Another example of how I am applying Simplify, Standardize, Automate to my own stuff.
A lot of you know that, outside of my day job, I work on the FreeDOS Project. For a long time, I've had a kind of "blog" there where I'd write about various happenings, things that didn't really fit as a "news item" on the main page. This was a "blog" in the lowest sense - to add a new item to the page, I had to edit the page.
Just like how I used to do this blog, I created a simple shell script that automatically generated my FreeDOS "blog" pages based on posts I kept as html files in a particular directory. Recently, I decided the shell script was a good start, but what I really needed was a blogging system. Fortunately, SourceForge (where www.freedos.org is hosted) now offers application hosting for SF users. One of those applications is Wordpress, a popular blogging system.
Wordpress has a neat feature: categories. Using categories means I can use one blog to write about several different topic areas: FreeDOS updates, personal stuff, my work with Linux, etc.
But here's my problem: pretty much everyone on the FreeDOS Project would be uninterested in my personal stuff, most people who follow my Linux work won't want to hear about FreeDOS. Similarly, my friends and family aren't really DOS geeks, so they won't want to see the FreeDOS stuff either. That means no one will likely read my blog as a whole, just the bits they care about. Sure, people could simply follow my Wordpress blog for just the category they want to see - but as I mentioned earlier, I cannot change the (ugly) web design.
How to solve this? In the past, I've kept a separate web page for FreeDOS stuff, another for "friends and family", and another for Linux stuff. But now, I wanted to use Wordpress for blogging, rather than update web pages manually.
Scripting to the rescue! I wrote a shell script that scrapes my Wordscraper blog for a particular category, and displays it at each of my other web sites. Without posting the whole script (let me know if you want it), here's what happens:
- the blog category is fetched as an html file, using "wget"
- an in-line AWK script parses the html, to extract just the blog entries for that category
- another AWK script extracts the link(s) to the blog archives for that category
The tricky bit is that AWK script. Here it is for #2. Behold the power of AWK!

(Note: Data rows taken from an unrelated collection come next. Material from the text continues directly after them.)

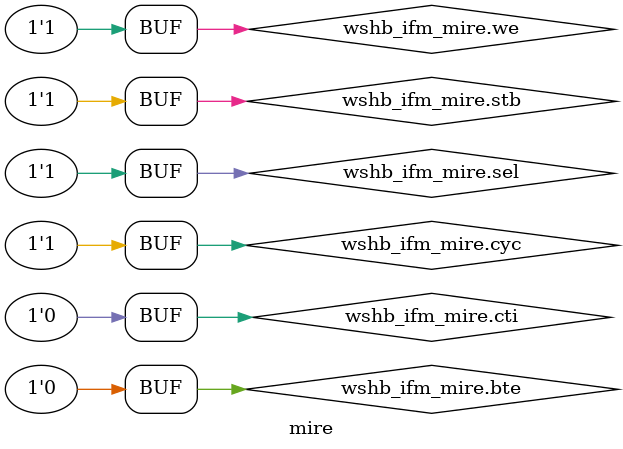
<source format=sv>

module mire #( parameter HDISP = 640, parameter VDISP = 480 )( wshb_if.master wshb_ifm_mire  );

logic [ $clog2(HDISP) - 1 : 0] h_count;
logic [ $clog2(VDISP) - 1 : 0] v_count;

assign wshb_ifm_mire.sel = 2'b11;
assign wshb_ifm_mire.we = 1'b1;
assign wshb_ifm_mire.cti = '0;
assign wshb_ifm_mire.bte = '0;
assign wshb_ifm_mire.cyc = '1;
assign wshb_ifm_mire.stb = '1;  


always_ff@( posedge wshb_ifm_mire.clk or posedge wshb_ifm_mire.rst)
begin
	if( wshb_ifm_mire.rst )
	begin
		h_count <= 0;
		v_count <= 0;
		wshb_ifm_mire.adr <= '0;
	end
	else
	begin
		if ( wshb_ifm_mire.ack  )
		begin	
			if( h_count < HDISP - 1 )
				h_count <= h_count + 1'b1;
			else
			begin
				h_count <= 0;
				if ( v_count < VDISP - 1 )
					v_count <= v_count + 1'b1;
				else
					v_count <= 0;

			end
	
			if( (h_count % 16 ) == 0 || (v_count % 16 ) == 0 )
				wshb_ifm_mire.dat_ms = '1;
			else 
				wshb_ifm_mire.dat_ms = '0;	

			if( wshb_ifm_mire.adr == 2*(VDISP*HDISP - 1)  )
                                        wshb_ifm_mire.adr <= 'd0;
                                else
                                        wshb_ifm_mire.adr <= wshb_ifm_mire.adr + 2;
				
		end
	end	
end
endmodule 



</source>
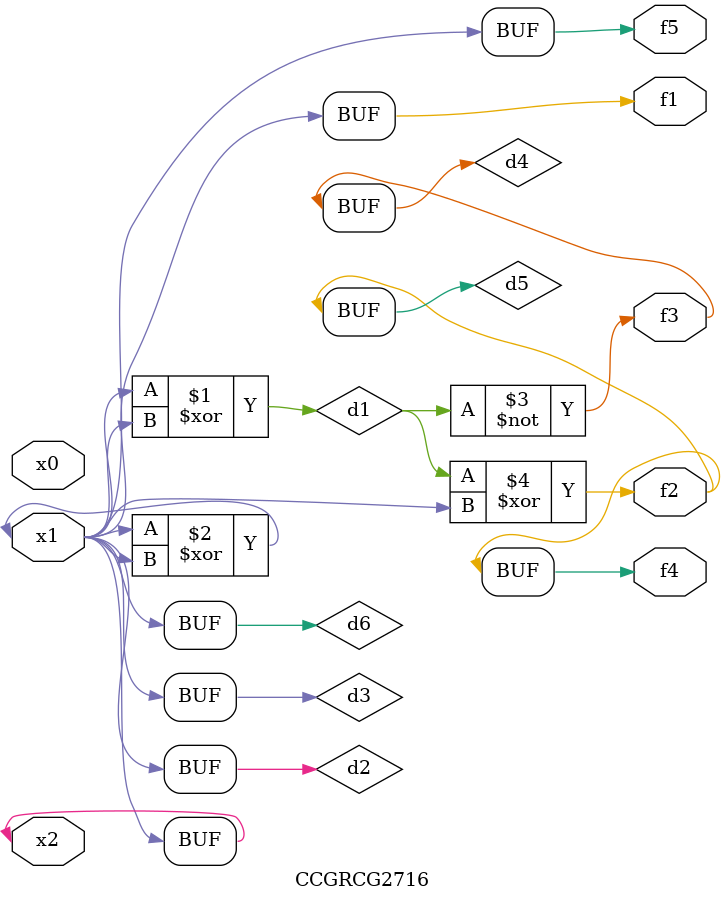
<source format=v>
module CCGRCG2716(
	input x0, x1, x2,
	output f1, f2, f3, f4, f5
);

	wire d1, d2, d3, d4, d5, d6;

	xor (d1, x1, x2);
	buf (d2, x1, x2);
	xor (d3, x1, x2);
	nor (d4, d1);
	xor (d5, d1, d2);
	buf (d6, d2, d3);
	assign f1 = d6;
	assign f2 = d5;
	assign f3 = d4;
	assign f4 = d5;
	assign f5 = d6;
endmodule

</source>
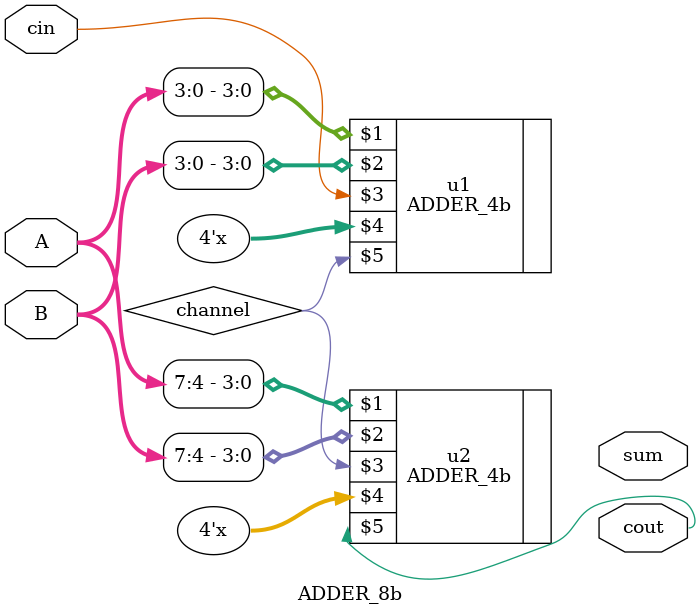
<source format=v>
module ADDER_8b(A, B, cin, sum ,cout);
	input	[7:0]	A, B;
	input 			cin;
	output	[7:0]	sum;
	output			cout;
	wire	channel;

	ADDER_4b u1(A[3:0],B[3:0],cin,Sum[3:0],channel);
	ADDER_4b u2(A[7:4],B[7:4],channel,Sum[7:4],cout);

endmodule
</source>
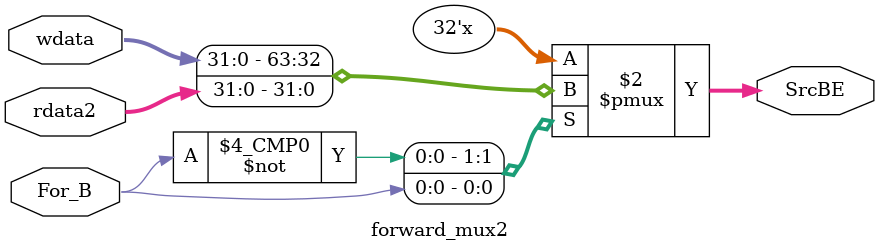
<source format=sv>
module forward_mux2(
  input  logic [31:0] rdata2, wdata,
  input  logic For_B,
  output logic [31:0] SrcBE
);
always_comb begin
    case (For_B)
        1'b0 : SrcBE = wdata;
        1'b1 : SrcBE = rdata2;
    default  : SrcBE = rdata2;
    endcase
end

endmodule
</source>
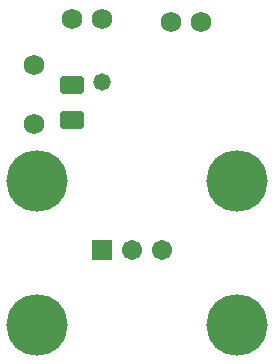
<source format=gts>
G04 Layer_Color=8388736*
%FSLAX44Y44*%
%MOMM*%
G71*
G01*
G75*
G04:AMPARAMS|DCode=22|XSize=2.0032mm|YSize=1.5032mm|CornerRadius=0.2641mm|HoleSize=0mm|Usage=FLASHONLY|Rotation=180.000|XOffset=0mm|YOffset=0mm|HoleType=Round|Shape=RoundedRectangle|*
%AMROUNDEDRECTD22*
21,1,2.0032,0.9750,0,0,180.0*
21,1,1.4750,1.5032,0,0,180.0*
1,1,0.5282,-0.7375,0.4875*
1,1,0.5282,0.7375,0.4875*
1,1,0.5282,0.7375,-0.4875*
1,1,0.5282,-0.7375,-0.4875*
%
%ADD22ROUNDEDRECTD22*%
%ADD23C,1.7272*%
%ADD24C,5.2032*%
%ADD25C,1.7272*%
%ADD26C,1.7032*%
%ADD27R,1.7032X1.7032*%
%ADD28C,1.4732*%
D22*
X69850Y214100D02*
D03*
Y243100D02*
D03*
D23*
X70050Y299720D02*
D03*
X95050D02*
D03*
X178870Y297180D02*
D03*
X153870D02*
D03*
D24*
X209550Y162560D02*
D03*
X40640D02*
D03*
Y40640D02*
D03*
X209550D02*
D03*
D25*
X38100Y260350D02*
D03*
Y210820D02*
D03*
D26*
X146050Y104140D02*
D03*
X120650D02*
D03*
D27*
X95250D02*
D03*
D28*
Y246380D02*
D03*
M02*

</source>
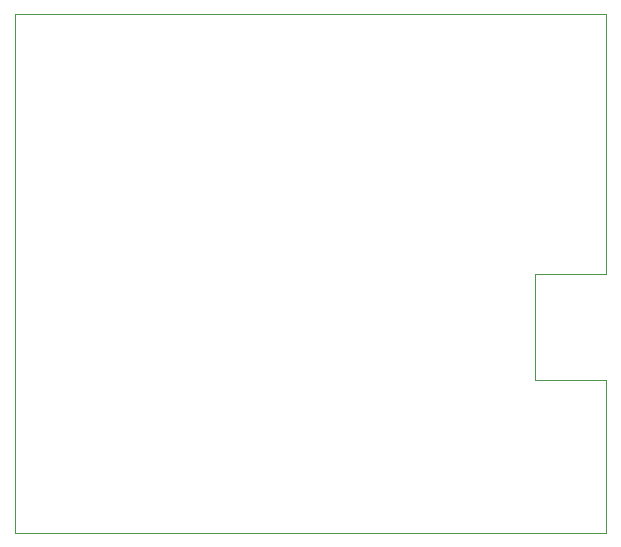
<source format=gbr>
%TF.GenerationSoftware,KiCad,Pcbnew,7.0.5*%
%TF.CreationDate,2023-10-11T12:47:35-04:00*%
%TF.ProjectId,Board_To_Be_Tested,426f6172-645f-4546-9f5f-42655f546573,rev?*%
%TF.SameCoordinates,Original*%
%TF.FileFunction,Profile,NP*%
%FSLAX46Y46*%
G04 Gerber Fmt 4.6, Leading zero omitted, Abs format (unit mm)*
G04 Created by KiCad (PCBNEW 7.0.5) date 2023-10-11 12:47:35*
%MOMM*%
%LPD*%
G01*
G04 APERTURE LIST*
%TA.AperFunction,Profile*%
%ADD10C,0.100000*%
%TD*%
G04 APERTURE END LIST*
D10*
X175000000Y-86000000D02*
X169000000Y-86000000D01*
X169000000Y-95000000D01*
X175000000Y-95000000D01*
X175000000Y-108000000D01*
X125000000Y-108000000D01*
X125000000Y-64000000D01*
X175000000Y-64000000D01*
X175000000Y-86000000D01*
M02*

</source>
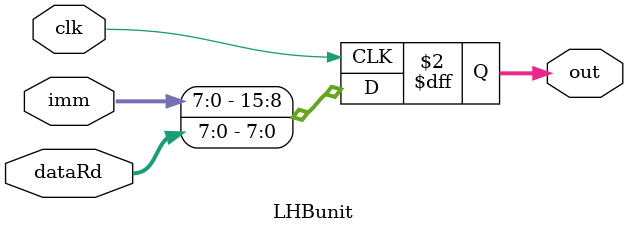
<source format=v>
`include "define.v"

module LHBunit (input [15:0] dataRd, input [7:0] imm, input clk,
  output reg [15:0] out);
  
always @(posedge clk)
  out <= {imm, dataRd[7:0]};

endmodule
</source>
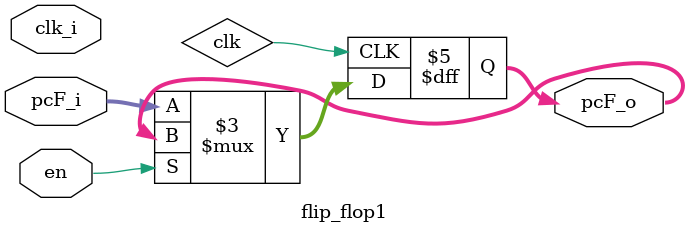
<source format=sv>
module flip_flop1 #(
    parameter ADDRESS_WIDTH = 32,
              DATA_WIDTH = 32
)(
    input  logic                     clk_i,       // clock
    input  logic      en,        // stall f enable
    input  logic [ADDRESS_WIDTH-1:0] pcF_i,       // pc input

    output logic [ADDRESS_WIDTH-1:0] pcF_o,       // pc output
);

always_ff @(posedge clk)
    begin
        if (!en) pcF_o <= pcF_i;
    end

endmodule

</source>
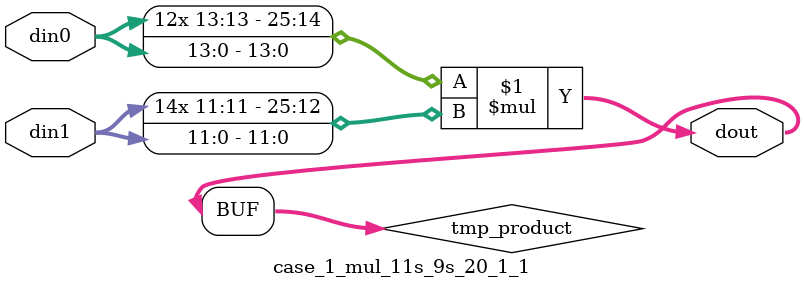
<source format=v>

`timescale 1 ns / 1 ps

 (* use_dsp = "no" *)  module case_1_mul_11s_9s_20_1_1(din0, din1, dout);
parameter ID = 1;
parameter NUM_STAGE = 0;
parameter din0_WIDTH = 14;
parameter din1_WIDTH = 12;
parameter dout_WIDTH = 26;

input [din0_WIDTH - 1 : 0] din0; 
input [din1_WIDTH - 1 : 0] din1; 
output [dout_WIDTH - 1 : 0] dout;

wire signed [dout_WIDTH - 1 : 0] tmp_product;



























assign tmp_product = $signed(din0) * $signed(din1);








assign dout = tmp_product;





















endmodule

</source>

/<div class="post hentry category-/ { blog=1 }
/<div/ { if (blog==1) {div++} }
{ if ( (blog==1) && (div>0) ) {print} }
/<\/div/ { if (blog==1) { if (--div == 0) {blog=0} } }
I expect every person who works on the UNIX systems to understand what this means, as well as predict the output when run against this:
... </div><div class="post hentry category-uncategorized">
<h3 id="post-71"><a href="http:// ... /wordpress/jhall1/2009/02/05/test/" rel="bookmark" title="Permanent Link to test">test</a></h3>
<small>Thursday, February 5th, 2009</small><div class="entry">
<p>This is a test post to see if non-SF users can leave comments.</p><p><em>Update: looks like you need to have a SF account to leave comments.</em></p>
</div><p class="postmetadata"> Posted in <a href="http:// ... /wordpress/jhall1/category/uncategorized/" title="View all posts in Uncategorized" rel="category tag">Uncategorized</a> | <a href="http:// ... /wordpress/jhall1/2009/02/05/test/#respond" title="Comment on test">No Comments »</a></p>
</div>
<div class="navigation">
...
With this script in place, my personal blogs will magically appear at my "friends and family" web site, and my Linux comments will go to my "Linux" web site. And I just have to update a single blog.
This is the kind of scripting and level of automation that we need to use in Operations & Infrastructure, especially as we work to automate everything that we do.

How it works: In the html, the blog entries start with a div called "post hentry category-{category}". So for category "freedos", the div is called "post hentry category-freedos". Once I find that, I know I'm looking at the blog.
There are several divs inside the "post hentry category-{category}" div that contain the details of my blog posts. The /<div/ and /<\/div/ lines are essentially a "stack", so that every time I find a "<div>" start, I increment the stack, and every time I find a "</div>" I take one away from the stack.
That last line also says that when the stack is empty, I know I've exited the blog.
My web page (PHP) runs getblog.sh once an hour, and displays the output.
Found your blog when I was looking for this on google.
Will try the trick when I have some more time. Thanks.